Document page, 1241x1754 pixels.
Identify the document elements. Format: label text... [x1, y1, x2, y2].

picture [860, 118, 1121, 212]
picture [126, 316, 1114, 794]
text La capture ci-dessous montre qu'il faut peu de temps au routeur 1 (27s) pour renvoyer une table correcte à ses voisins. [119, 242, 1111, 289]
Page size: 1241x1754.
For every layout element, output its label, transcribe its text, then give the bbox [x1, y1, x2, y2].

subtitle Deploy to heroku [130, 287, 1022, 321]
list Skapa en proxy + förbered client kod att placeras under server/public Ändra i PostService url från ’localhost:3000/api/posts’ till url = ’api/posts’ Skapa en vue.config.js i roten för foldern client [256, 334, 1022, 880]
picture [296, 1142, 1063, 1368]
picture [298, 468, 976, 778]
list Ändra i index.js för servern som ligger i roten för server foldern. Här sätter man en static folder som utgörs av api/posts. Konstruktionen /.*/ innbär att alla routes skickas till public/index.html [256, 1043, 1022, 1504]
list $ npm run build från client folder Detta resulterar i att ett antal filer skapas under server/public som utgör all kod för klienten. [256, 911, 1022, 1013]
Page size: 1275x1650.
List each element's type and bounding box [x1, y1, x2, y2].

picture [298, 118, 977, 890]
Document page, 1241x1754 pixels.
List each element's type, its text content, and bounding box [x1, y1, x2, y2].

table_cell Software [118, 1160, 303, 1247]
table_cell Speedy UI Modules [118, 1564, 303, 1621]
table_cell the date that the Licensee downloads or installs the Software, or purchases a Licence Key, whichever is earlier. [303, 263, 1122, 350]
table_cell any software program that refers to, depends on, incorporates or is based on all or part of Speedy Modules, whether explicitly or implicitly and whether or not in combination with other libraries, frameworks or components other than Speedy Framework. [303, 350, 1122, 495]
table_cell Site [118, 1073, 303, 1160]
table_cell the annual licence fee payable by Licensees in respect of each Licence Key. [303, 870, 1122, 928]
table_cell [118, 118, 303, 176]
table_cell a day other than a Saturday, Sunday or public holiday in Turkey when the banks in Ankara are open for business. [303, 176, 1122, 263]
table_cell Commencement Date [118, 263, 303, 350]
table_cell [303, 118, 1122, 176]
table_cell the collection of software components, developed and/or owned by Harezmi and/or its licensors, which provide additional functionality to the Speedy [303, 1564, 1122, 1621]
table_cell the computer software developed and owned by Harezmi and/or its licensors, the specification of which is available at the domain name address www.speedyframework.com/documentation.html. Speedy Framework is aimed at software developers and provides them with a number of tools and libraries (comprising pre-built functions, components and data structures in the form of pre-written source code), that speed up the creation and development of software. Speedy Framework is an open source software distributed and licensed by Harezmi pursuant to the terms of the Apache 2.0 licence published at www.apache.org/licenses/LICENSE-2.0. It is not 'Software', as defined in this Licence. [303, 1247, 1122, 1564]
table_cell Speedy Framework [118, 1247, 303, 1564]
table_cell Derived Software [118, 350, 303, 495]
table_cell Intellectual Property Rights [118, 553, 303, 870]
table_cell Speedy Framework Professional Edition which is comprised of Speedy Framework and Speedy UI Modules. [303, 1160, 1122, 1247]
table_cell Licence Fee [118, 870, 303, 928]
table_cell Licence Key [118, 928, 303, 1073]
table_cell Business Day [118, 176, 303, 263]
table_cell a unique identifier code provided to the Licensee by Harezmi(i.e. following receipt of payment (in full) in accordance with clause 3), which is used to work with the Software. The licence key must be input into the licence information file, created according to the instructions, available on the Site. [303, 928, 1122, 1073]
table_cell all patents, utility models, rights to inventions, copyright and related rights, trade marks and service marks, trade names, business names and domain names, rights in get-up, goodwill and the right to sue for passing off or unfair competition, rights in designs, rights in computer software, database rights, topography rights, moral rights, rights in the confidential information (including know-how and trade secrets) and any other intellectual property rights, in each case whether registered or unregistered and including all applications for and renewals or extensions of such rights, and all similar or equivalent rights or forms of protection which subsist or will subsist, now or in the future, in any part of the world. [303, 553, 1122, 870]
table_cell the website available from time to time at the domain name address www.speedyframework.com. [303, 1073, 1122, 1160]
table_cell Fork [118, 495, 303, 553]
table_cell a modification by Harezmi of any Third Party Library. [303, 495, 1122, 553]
++++++++++
#### Stated goal
Write out all the records above again, replacing every "Harezmi" with "the Licensor" and changing nothing else.

#### Right answer
Document page, 1241x1754 pixels.
Identify the document elements. Format: label text... [x1, y1, x2, y2].

picture [860, 118, 1121, 212]
picture [126, 316, 1114, 794]
text La capture ci-dessous montre qu'il faut peu de temps au routeur 1 (27s) pour renvoyer une table correcte à ses voisins. [119, 242, 1111, 289]
Page size: 1241x1754.
For every layout element, output its label, transcribe its text, then give the bbox [x1, y1, x2, y2].

subtitle Deploy to heroku [130, 287, 1022, 321]
list Skapa en proxy + förbered client kod att placeras under server/public Ändra i PostService url från ’localhost:3000/api/posts’ till url = ’api/posts’ Skapa en vue.config.js i roten för foldern client [256, 334, 1022, 880]
picture [296, 1142, 1063, 1368]
picture [298, 468, 976, 778]
list Ändra i index.js för servern som ligger i roten för server foldern. Här sätter man en static folder som utgörs av api/posts. Konstruktionen /.*/ innbär att alla routes skickas till public/index.html [256, 1043, 1022, 1504]
list $ npm run build från client folder Detta resulterar i att ett antal filer skapas under server/public som utgör all kod för klienten. [256, 911, 1022, 1013]
Page size: 1275x1650.
List each element's type and bounding box [x1, y1, x2, y2].

picture [298, 118, 977, 890]
Document page, 1241x1754 pixels.
List each element's type, its text content, and bounding box [x1, y1, x2, y2].

table_cell Software [118, 1160, 303, 1247]
table_cell Speedy UI Modules [118, 1564, 303, 1621]
table_cell the date that the Licensee downloads or installs the Software, or purchases a Licence Key, whichever is earlier. [303, 263, 1122, 350]
table_cell any software program that refers to, depends on, incorporates or is based on all or part of Speedy Modules, whether explicitly or implicitly and whether or not in combination with other libraries, frameworks or components other than Speedy Framework. [303, 350, 1122, 495]
table_cell Site [118, 1073, 303, 1160]
table_cell the annual licence fee payable by Licensees in respect of each Licence Key. [303, 870, 1122, 928]
table_cell [118, 118, 303, 176]
table_cell a day other than a Saturday, Sunday or public holiday in Turkey when the banks in Ankara are open for business. [303, 176, 1122, 263]
table_cell Commencement Date [118, 263, 303, 350]
table_cell [303, 118, 1122, 176]
table_cell the collection of software components, developed and/or owned by the Licensor and/or its licensors, which provide additional functionality to the Speedy [303, 1564, 1122, 1621]
table_cell the computer software developed and owned by the Licensor and/or its licensors, the specification of which is available at the domain name address www.speedyframework.com/documentation.html. Speedy Framework is aimed at software developers and provides them with a number of tools and libraries (comprising pre-built functions, components and data structures in the form of pre-written source code), that speed up the creation and development of software. Speedy Framework is an open source software distributed and licensed by the Licensor pursuant to the terms of the Apache 2.0 licence published at www.apache.org/licenses/LICENSE-2.0. It is not 'Software', as defined in this Licence. [303, 1247, 1122, 1564]
table_cell Speedy Framework [118, 1247, 303, 1564]
table_cell Derived Software [118, 350, 303, 495]
table_cell Intellectual Property Rights [118, 553, 303, 870]
table_cell Speedy Framework Professional Edition which is comprised of Speedy Framework and Speedy UI Modules. [303, 1160, 1122, 1247]
table_cell Licence Fee [118, 870, 303, 928]
table_cell Licence Key [118, 928, 303, 1073]
table_cell Business Day [118, 176, 303, 263]
table_cell a unique identifier code provided to the Licensee by the Licensor(i.e. following receipt of payment (in full) in accordance with clause 3), which is used to work with the Software. The licence key must be input into the licence information file, created according to the instructions, available on the Site. [303, 928, 1122, 1073]
table_cell all patents, utility models, rights to inventions, copyright and related rights, trade marks and service marks, trade names, business names and domain names, rights in get-up, goodwill and the right to sue for passing off or unfair competition, rights in designs, rights in computer software, database rights, topography rights, moral rights, rights in the confidential information (including know-how and trade secrets) and any other intellectual property rights, in each case whether registered or unregistered and including all applications for and renewals or extensions of such rights, and all similar or equivalent rights or forms of protection which subsist or will subsist, now or in the future, in any part of the world. [303, 553, 1122, 870]
table_cell the website available from time to time at the domain name address www.speedyframework.com. [303, 1073, 1122, 1160]
table_cell Fork [118, 495, 303, 553]
table_cell a modification by the Licensor of any Third Party Library. [303, 495, 1122, 553]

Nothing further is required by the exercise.